А она уже стояла, ожидая их, посередине своего крошечного храма. Кожа ее тела, чуть прикрытого длинными пышными вьющимися волосами бледно-золотистого цвета, так и светилась. И если девушки-сирены были красивы, даже очень красивы, здесь перед ними находилась сама воплощенная красота, само очарование. И лица, и формы девушек повторяли лицо и формы своей богини. Ее же тело было совершеннейшей формы, оно светилось, словно прозрачный мед, и было слегка прикрыто прядями волос, которые льнули к нему, лизали его, словно прихотливые язычки пламени. Те девушки, которые были способны привести в восторг любого мужчину... о, теперь их красота казалась лишь отголоском этого совершенства. Смит стоял как вкопанный, и в его бесцветных глазах бушевало пламя.
Перед ним была сама Лилит... сама Елена Прекрасная... сама Цирцея, вся красота всех легенд и мифов человечества, воплощенная в одном образе. Она стояла перед ним на мраморном полу, со спокойным и даже серьезным и важным лицом, без тени улыбки. Их встречала здесь таинственная богиня. В первый раз в своей жизни он смотрел в глаза, которые освещали это прекрасное, точеное лицо, и душу его переполнял восторг. Голубые глаза ее очаровывали не яркостью, не блеском, но мощью, силой, энергией, глубиной — да что там, для описания их не было слов в человеческом языке. В этой голубизне человек был готов с радостью утонуть, но ему не удалось бы достичь дна, ибо она была бездонной, спокойной и могучей, ее не тревожили ни волнения, ни подводные течения. Хотелось погрузиться в ее глаза и оставаться там вечно, опускаясь все ниже и ниже в окружении бесконечного, абсолютного света.
И когда он с головой погрузился в этот иссиня-голубой взгляд, он с изумлением увидел окружающий его реальный мир. До этого момента он его не замечал, но миг восторга при погружении в голубые глубины ее глаз, должно быть, открыл в его сознании какую-то дверь к новому знанию, и перед его изумленным взором предстало новое, необычное свойство сияющей перед ним красоты.

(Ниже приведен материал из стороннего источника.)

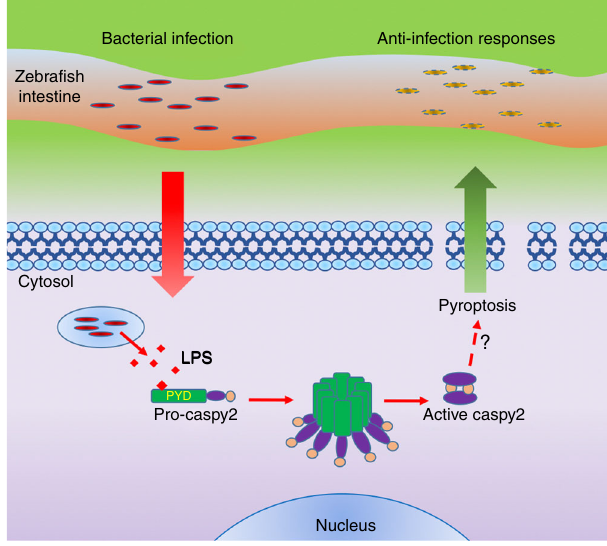
Fig. 7 Proposed mechanism for noncanonical in fl ammasome activation in zebra fi sh. Summary of the caspy2-noncanonical in fl ammasome activation in zebra fi sh illustrating the effects of antibacterial infection effects in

Да, здесь обитала красота осязаемая, облеченная в человеческую плоть,— как человек облекает свое тело в прекрасные одежды. Но было в ней нечто большее, нежели просто плотская красота, большее, чем просто гармония и соразмерность лица и тела. Словно некое сияние струилось по поверхности ее кожи, бархатистой, как персик, по округлостям и впадинам ее тела, лаская и высоко поднятые груди, еще больше подчеркивая их неземную красоту, и стройные, изящные бедра, и изысканные линии плеч. А волосы, пышные и густые, наполовину скрывали всю эту роскошь, но при этом еще более подчеркивали ее.